Sur cette question, nous constatons avec plaisir qu’il y a unanimité dans la presse métropolitaine et que, dans la presse algérienne, il y a moins de divergences que sur d’autres points. Le temps n’est plus où la nécessité d’amener à nous les indigènes par l’instruction française pouvait être contestée. Tout le monde comprend aujourd’hui qu’il n’y a pas de milieu entre la politique qui tend à les rapprocher de nous et celle qui, prônée seulement par quelques enfants perdus, consisterait à les refouler ou à les exterminer. La première est la seule conforme à l’humanité, à la justice, à l’honneur de la France, à son intérêt bien entendu ; mais elle est soutenue avec plus ou moins de confiance dans l’efficacité des efforts tentés, avec plus ou moins d’empressement à accepter les sacrifices qu’elle impose.

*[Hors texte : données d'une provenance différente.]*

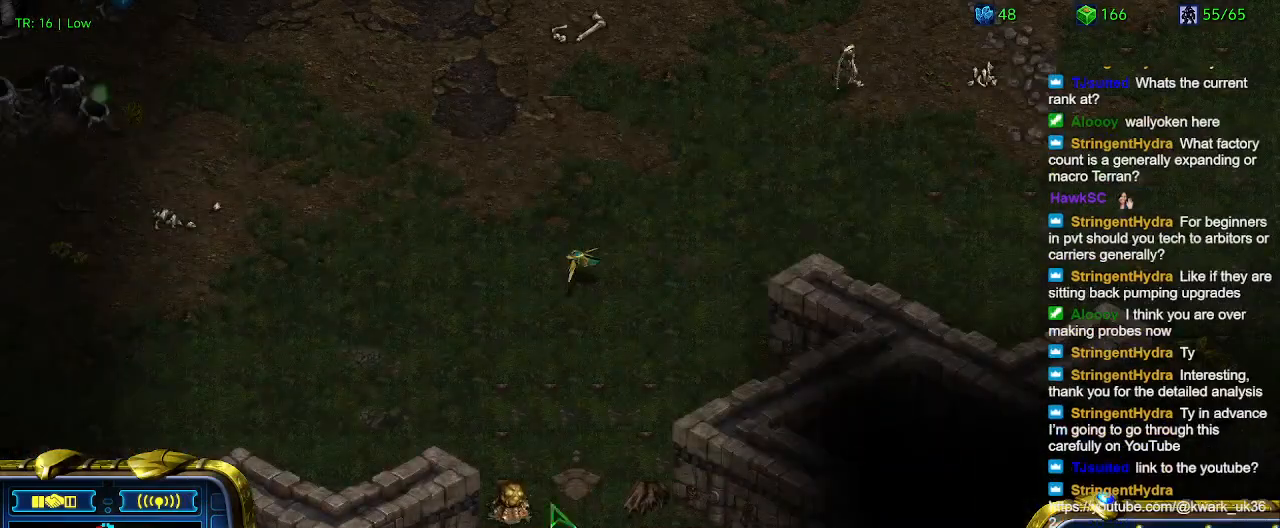
{"keys": [], "events": [[333, "1", "down"], [400, "1", "up"]]}
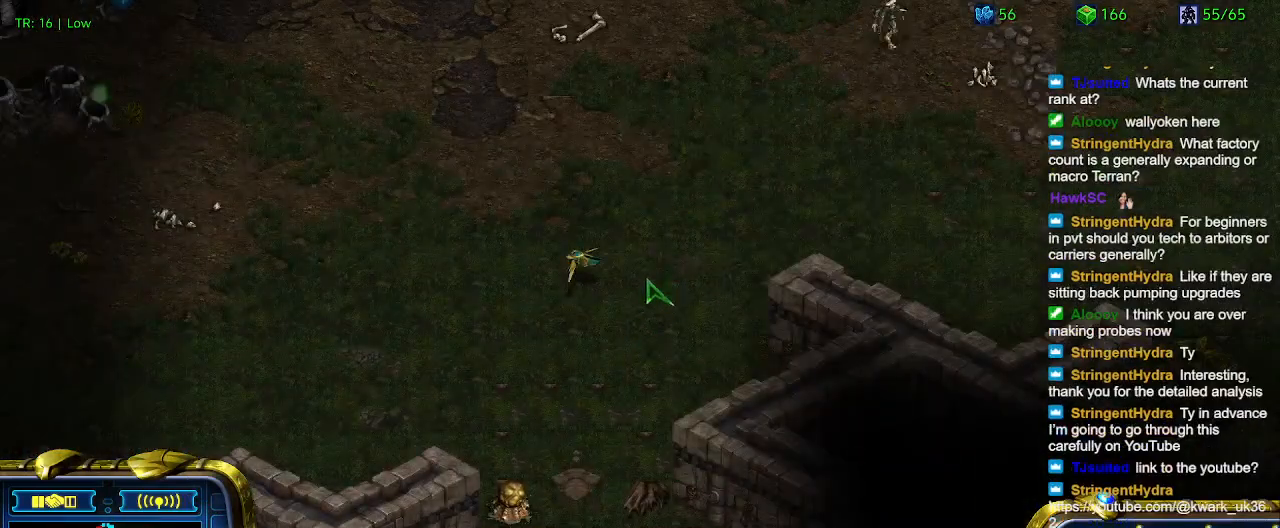
{"keys": [], "events": [[200, "4", "down"], [300, "4", "up"]]}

On répète, par exemple, que c’est l’indigène qui repousse le bienfait de l’instruction que nous lui offrons ; qu’il y a en lui une incapacité ethnique à en profiter sérieusement ; que le lycée, le collège ou l’école primaire ne peuvent faire de lui qu’un déclassé ; qu’ils ne parviendront pas à atténuer ses préjugés ou son fanatisme. On n’en cite pas moins, avec quelque orgueil, les « 194 écoles » indigènes fondées en dix-sept ans ; les 150, 000 francs d’augmentation pour ce service qui devaient figurer au budget spécial de la colonie pour 1892[1] ; on affirme même que les administrateurs des communes mixtes « ont fait tout ce qu’ils ont pu[2] ». Personne ne dit qu’on croit avoir assez fait, et qu’on ne veut pas faire davantage. On allègue surtout l’insuffisance des ressources, et, si on est un peu pressé par les orateurs métropolitains, on retourne le reproche à la métropole elle-même, qui

  1. Polémique sur la question algérienne entre M. Mermeix et M. Allan, Alger, 1891. Lettres de M. Allan, p. 36. — Discours de M. Tirman au Sénat.
  2. Discours de M. Tirman au Sénat, 26 février 1891.